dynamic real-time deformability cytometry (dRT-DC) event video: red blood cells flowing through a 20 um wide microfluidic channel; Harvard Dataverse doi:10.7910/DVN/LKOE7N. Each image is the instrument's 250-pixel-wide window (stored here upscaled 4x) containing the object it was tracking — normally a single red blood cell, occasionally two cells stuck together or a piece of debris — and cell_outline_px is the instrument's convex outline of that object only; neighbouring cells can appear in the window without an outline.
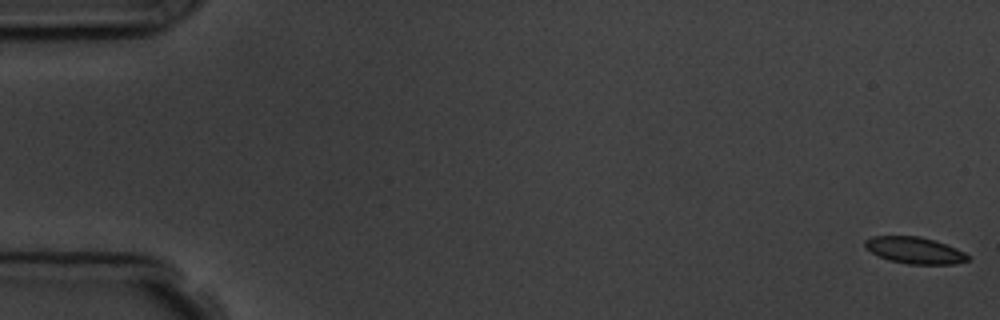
{"species": "common noctule bat (a hibernating species)", "species_latin": "Nyctalus noctula", "temperature_condition": "room temperature", "stored_images_in_passage": 6, "camera_frame_rate_fps": 3000, "um_per_image_px": 0.085, "animal": {"sex": "male", "body_mass_g": 19.5, "forearm_length_mm": 54.6}, "frame": {"image": 1, "passage_image": 1, "time_ms": 0.0, "image_size_px": [1000, 320], "cell_outline_px": [[972, 256], [968, 260], [956, 264], [908, 264], [888, 260], [872, 252], [864, 244], [864, 240], [872, 236], [920, 236], [936, 240], [956, 248]], "centroid_in_image_um": [77.79, 21.27], "position_along_channel_um": 7.2, "area_um2": 16.01}}
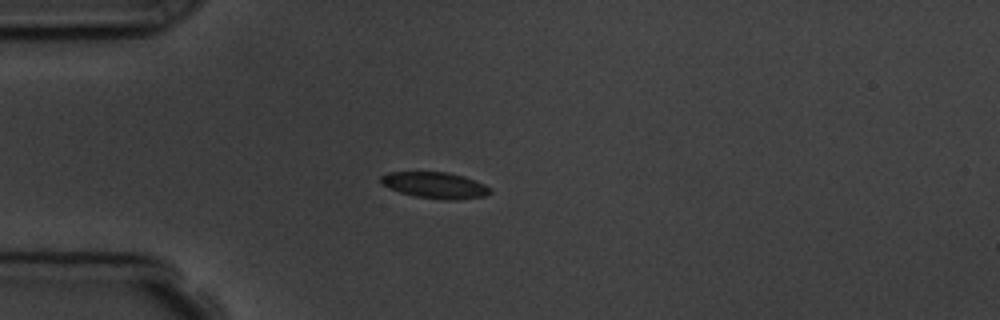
{"frame": {"image": 2, "passage_image": 5, "time_ms": 4.667, "image_size_px": [1000, 320], "cell_outline_px": [[492, 192], [484, 196], [460, 200], [444, 200], [416, 196], [400, 192], [380, 184], [380, 176], [388, 172], [448, 172], [464, 176], [484, 184], [492, 188]], "centroid_in_image_um": [36.99, 15.74], "position_along_channel_um": 48.0, "area_um2": 16.82}}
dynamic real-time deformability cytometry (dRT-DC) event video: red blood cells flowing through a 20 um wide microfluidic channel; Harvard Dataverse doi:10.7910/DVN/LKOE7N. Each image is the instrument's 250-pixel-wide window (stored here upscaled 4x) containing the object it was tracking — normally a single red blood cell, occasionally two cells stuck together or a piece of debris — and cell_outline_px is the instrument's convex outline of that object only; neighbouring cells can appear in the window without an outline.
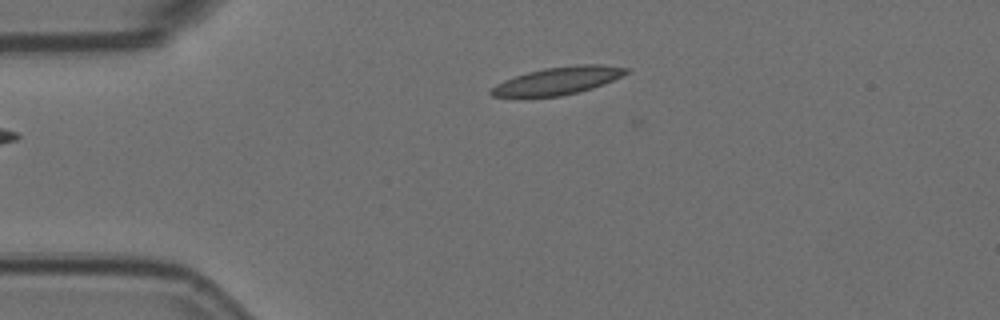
{"species": "Egyptian fruit bat (a non-hibernating species)", "species_latin": "Rousettus aegyptiacus", "temperature_condition": "room temperature", "stored_images_in_passage": 2, "camera_frame_rate_fps": 3000, "um_per_image_px": 0.085, "animal": {"sex": "female"}, "frame": {"image": 1, "passage_image": 1, "time_ms": 0.0, "image_size_px": [1000, 320], "cell_outline_px": [[628, 72], [604, 84], [592, 88], [560, 96], [492, 96], [488, 92], [496, 84], [504, 80], [528, 72], [544, 68], [576, 64], [600, 64], [628, 68]], "centroid_in_image_um": [47.42, 6.84], "position_along_channel_um": 37.6, "area_um2": 21.33}}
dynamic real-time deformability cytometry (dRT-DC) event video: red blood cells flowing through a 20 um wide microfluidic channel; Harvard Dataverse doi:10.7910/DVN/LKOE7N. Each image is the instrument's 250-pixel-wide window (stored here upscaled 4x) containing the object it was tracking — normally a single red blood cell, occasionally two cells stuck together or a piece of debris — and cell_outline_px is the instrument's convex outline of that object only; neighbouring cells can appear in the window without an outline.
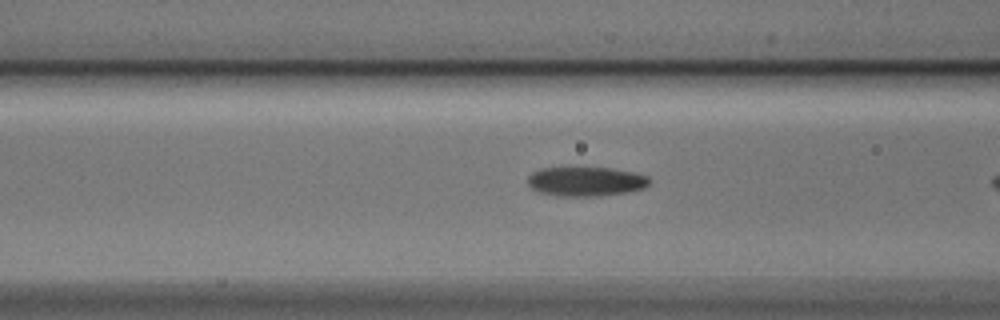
{"species": "Egyptian fruit bat (a non-hibernating species)", "species_latin": "Rousettus aegyptiacus", "temperature_condition": "cold", "stored_images_in_passage": 8, "camera_frame_rate_fps": 3000, "um_per_image_px": 0.085, "animal": {"sex": "male"}, "frame": {"image": 1, "passage_image": 7, "time_ms": 2.0, "image_size_px": [1000, 320], "cell_outline_px": [[652, 180], [644, 188], [628, 192], [600, 196], [556, 196], [540, 192], [532, 188], [528, 184], [528, 176], [532, 172], [540, 168], [608, 168], [632, 172], [648, 176]], "centroid_in_image_um": [49.8, 15.43], "position_along_channel_um": 116.8, "area_um2": 20.81}}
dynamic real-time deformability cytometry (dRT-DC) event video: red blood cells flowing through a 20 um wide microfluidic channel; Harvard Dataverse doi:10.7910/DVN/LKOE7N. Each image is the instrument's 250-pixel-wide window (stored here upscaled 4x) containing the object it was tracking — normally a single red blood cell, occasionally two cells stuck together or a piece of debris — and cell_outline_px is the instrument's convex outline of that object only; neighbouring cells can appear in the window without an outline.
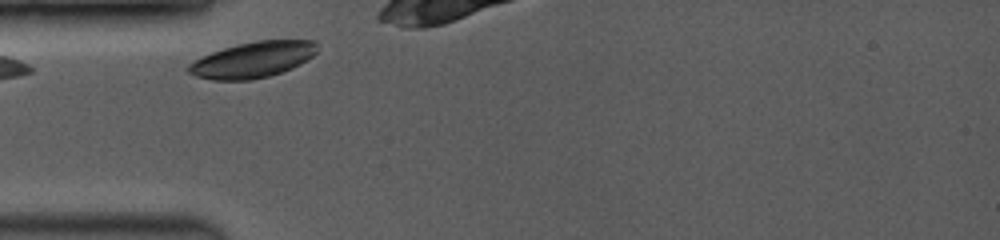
{"species": "common noctule bat (a hibernating species)", "species_latin": "Nyctalus noctula", "temperature_condition": "room temperature", "stored_images_in_passage": 19, "camera_frame_rate_fps": 3500, "um_per_image_px": 0.085, "animal": {"sex": "female", "body_mass_g": 19.0, "forearm_length_mm": 53.3}, "frame": {"image": 1, "passage_image": 1, "time_ms": 0.0, "image_size_px": [1000, 240], "cell_outline_px": [[316, 52], [312, 56], [300, 64], [292, 68], [268, 76], [252, 80], [212, 80], [196, 76], [188, 72], [184, 68], [188, 64], [212, 52], [224, 48], [256, 40], [316, 40]], "centroid_in_image_um": [21.47, 5.08], "position_along_channel_um": 63.5, "area_um2": 26.7}}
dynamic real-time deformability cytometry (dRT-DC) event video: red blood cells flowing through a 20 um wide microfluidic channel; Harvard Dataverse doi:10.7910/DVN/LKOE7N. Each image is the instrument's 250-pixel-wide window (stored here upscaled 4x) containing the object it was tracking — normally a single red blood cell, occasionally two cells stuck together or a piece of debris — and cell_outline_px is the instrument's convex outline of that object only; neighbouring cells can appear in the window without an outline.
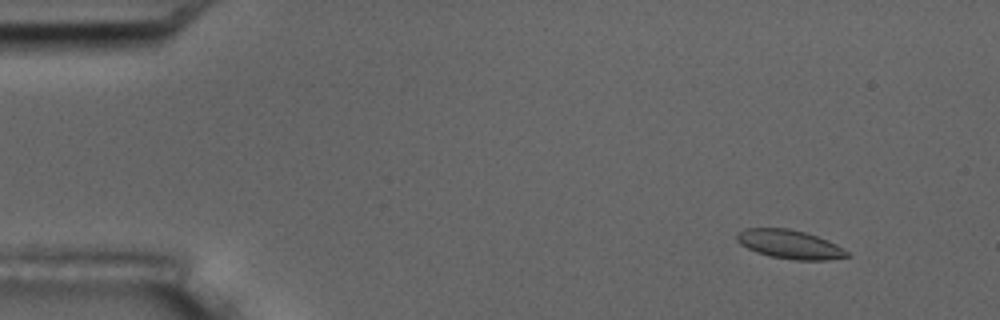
{"species": "common noctule bat (a hibernating species)", "species_latin": "Nyctalus noctula", "temperature_condition": "room temperature", "stored_images_in_passage": 5, "camera_frame_rate_fps": 3000, "um_per_image_px": 0.085, "animal": {"sex": "male", "body_mass_g": 17.5, "forearm_length_mm": 52.3}, "frame": {"image": 1, "passage_image": 2, "time_ms": 1.0, "image_size_px": [1000, 320], "cell_outline_px": [[852, 256], [828, 260], [796, 260], [772, 256], [756, 252], [740, 244], [736, 240], [736, 232], [744, 228], [788, 228], [804, 232], [828, 240], [836, 244], [848, 252]], "centroid_in_image_um": [67.11, 20.76], "position_along_channel_um": 17.9, "area_um2": 18.5}}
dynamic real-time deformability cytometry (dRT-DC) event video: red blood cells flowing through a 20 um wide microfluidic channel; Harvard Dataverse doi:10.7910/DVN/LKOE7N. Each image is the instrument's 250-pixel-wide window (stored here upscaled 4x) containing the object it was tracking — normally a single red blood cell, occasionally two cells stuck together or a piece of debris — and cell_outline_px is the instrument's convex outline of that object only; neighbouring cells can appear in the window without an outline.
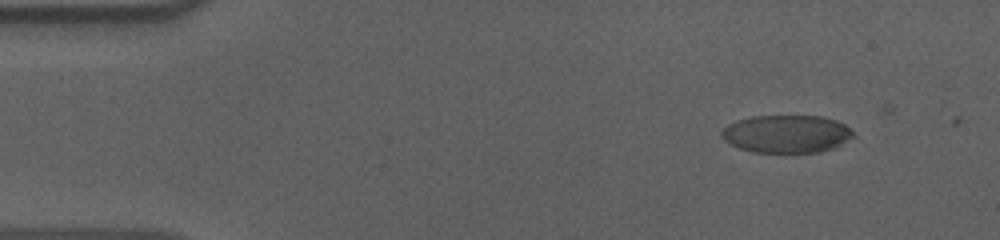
# # # # #
● **Work to complete**
Reproduce each entry precisely. Leave the pictures out.

● **Task solution**
dynamic real-time deformability cytometry (dRT-DC) event video: red blood cells flowing through a 20 um wide microfluidic channel; Harvard Dataverse doi:10.7910/DVN/LKOE7N. Each image is the instrument's 250-pixel-wide window (stored here upscaled 4x) containing the object it was tracking — normally a single red blood cell, occasionally two cells stuck together or a piece of debris — and cell_outline_px is the instrument's convex outline of that object only; neighbouring cells can appear in the window without an outline.
{"species": "common noctule bat (a hibernating species)", "species_latin": "Nyctalus noctula", "temperature_condition": "room temperature", "stored_images_in_passage": 6, "camera_frame_rate_fps": 3000, "um_per_image_px": 0.085, "animal": {"sex": "male", "body_mass_g": 19.5, "forearm_length_mm": 54.6}, "frame": {"image": 1, "passage_image": 1, "time_ms": 0.0, "image_size_px": [1000, 320], "cell_outline_px": [[972, 256], [968, 260], [956, 264], [908, 264], [888, 260], [872, 252], [864, 244], [864, 240], [872, 236], [920, 236], [936, 240], [956, 248]], "centroid_in_image_um": [77.79, 21.27], "position_along_channel_um": 7.2, "area_um2": 16.01}}
{"frame": {"image": 2, "passage_image": 5, "time_ms": 4.667, "image_size_px": [1000, 320], "cell_outline_px": [[492, 192], [484, 196], [460, 200], [444, 200], [416, 196], [400, 192], [380, 184], [380, 176], [388, 172], [448, 172], [464, 176], [484, 184], [492, 188]], "centroid_in_image_um": [36.99, 15.74], "position_along_channel_um": 48.0, "area_um2": 16.82}}
dynamic real-time deformability cytometry (dRT-DC) event video: red blood cells flowing through a 20 um wide microfluidic channel; Harvard Dataverse doi:10.7910/DVN/LKOE7N. Each image is the instrument's 250-pixel-wide window (stored here upscaled 4x) containing the object it was tracking — normally a single red blood cell, occasionally two cells stuck together or a piece of debris — and cell_outline_px is the instrument's convex outline of that object only; neighbouring cells can appear in the window without an outline.
{"species": "Egyptian fruit bat (a non-hibernating species)", "species_latin": "Rousettus aegyptiacus", "temperature_condition": "room temperature", "stored_images_in_passage": 2, "camera_frame_rate_fps": 3000, "um_per_image_px": 0.085, "animal": {"sex": "female"}, "frame": {"image": 1, "passage_image": 1, "time_ms": 0.0, "image_size_px": [1000, 320], "cell_outline_px": [[628, 72], [604, 84], [592, 88], [560, 96], [492, 96], [488, 92], [496, 84], [504, 80], [528, 72], [544, 68], [576, 64], [600, 64], [628, 68]], "centroid_in_image_um": [47.42, 6.84], "position_along_channel_um": 37.6, "area_um2": 21.33}}
dynamic real-time deformability cytometry (dRT-DC) event video: red blood cells flowing through a 20 um wide microfluidic channel; Harvard Dataverse doi:10.7910/DVN/LKOE7N. Each image is the instrument's 250-pixel-wide window (stored here upscaled 4x) containing the object it was tracking — normally a single red blood cell, occasionally two cells stuck together or a piece of debris — and cell_outline_px is the instrument's convex outline of that object only; neighbouring cells can appear in the window without an outline.
{"species": "Egyptian fruit bat (a non-hibernating species)", "species_latin": "Rousettus aegyptiacus", "temperature_condition": "cold", "stored_images_in_passage": 8, "camera_frame_rate_fps": 3000, "um_per_image_px": 0.085, "animal": {"sex": "male"}, "frame": {"image": 1, "passage_image": 7, "time_ms": 2.0, "image_size_px": [1000, 320], "cell_outline_px": [[652, 180], [644, 188], [628, 192], [600, 196], [556, 196], [540, 192], [532, 188], [528, 184], [528, 176], [532, 172], [540, 168], [608, 168], [632, 172], [648, 176]], "centroid_in_image_um": [49.8, 15.43], "position_along_channel_um": 116.8, "area_um2": 20.81}}
dynamic real-time deformability cytometry (dRT-DC) event video: red blood cells flowing through a 20 um wide microfluidic channel; Harvard Dataverse doi:10.7910/DVN/LKOE7N. Each image is the instrument's 250-pixel-wide window (stored here upscaled 4x) containing the object it was tracking — normally a single red blood cell, occasionally two cells stuck together or a piece of debris — and cell_outline_px is the instrument's convex outline of that object only; neighbouring cells can appear in the window without an outline.
{"species": "common noctule bat (a hibernating species)", "species_latin": "Nyctalus noctula", "temperature_condition": "room temperature", "stored_images_in_passage": 19, "camera_frame_rate_fps": 3500, "um_per_image_px": 0.085, "animal": {"sex": "female", "body_mass_g": 19.0, "forearm_length_mm": 53.3}, "frame": {"image": 1, "passage_image": 1, "time_ms": 0.0, "image_size_px": [1000, 240], "cell_outline_px": [[316, 52], [312, 56], [300, 64], [292, 68], [268, 76], [252, 80], [212, 80], [196, 76], [188, 72], [184, 68], [188, 64], [212, 52], [224, 48], [256, 40], [316, 40]], "centroid_in_image_um": [21.47, 5.08], "position_along_channel_um": 63.5, "area_um2": 26.7}}
dynamic real-time deformability cytometry (dRT-DC) event video: red blood cells flowing through a 20 um wide microfluidic channel; Harvard Dataverse doi:10.7910/DVN/LKOE7N. Each image is the instrument's 250-pixel-wide window (stored here upscaled 4x) containing the object it was tracking — normally a single red blood cell, occasionally two cells stuck together or a piece of debris — and cell_outline_px is the instrument's convex outline of that object only; neighbouring cells can appear in the window without an outline.
{"species": "common noctule bat (a hibernating species)", "species_latin": "Nyctalus noctula", "temperature_condition": "room temperature", "stored_images_in_passage": 5, "camera_frame_rate_fps": 3000, "um_per_image_px": 0.085, "animal": {"sex": "male", "body_mass_g": 17.5, "forearm_length_mm": 52.3}, "frame": {"image": 1, "passage_image": 2, "time_ms": 1.0, "image_size_px": [1000, 320], "cell_outline_px": [[852, 256], [828, 260], [796, 260], [772, 256], [756, 252], [740, 244], [736, 240], [736, 232], [744, 228], [788, 228], [804, 232], [828, 240], [836, 244], [848, 252]], "centroid_in_image_um": [67.11, 20.76], "position_along_channel_um": 17.9, "area_um2": 18.5}}
dynamic real-time deformability cytometry (dRT-DC) event video: red blood cells flowing through a 20 um wide microfluidic channel; Harvard Dataverse doi:10.7910/DVN/LKOE7N. Each image is the instrument's 250-pixel-wide window (stored here upscaled 4x) containing the object it was tracking — normally a single red blood cell, occasionally two cells stuck together or a piece of debris — and cell_outline_px is the instrument's convex outline of that object only; neighbouring cells can appear in the window without an outline.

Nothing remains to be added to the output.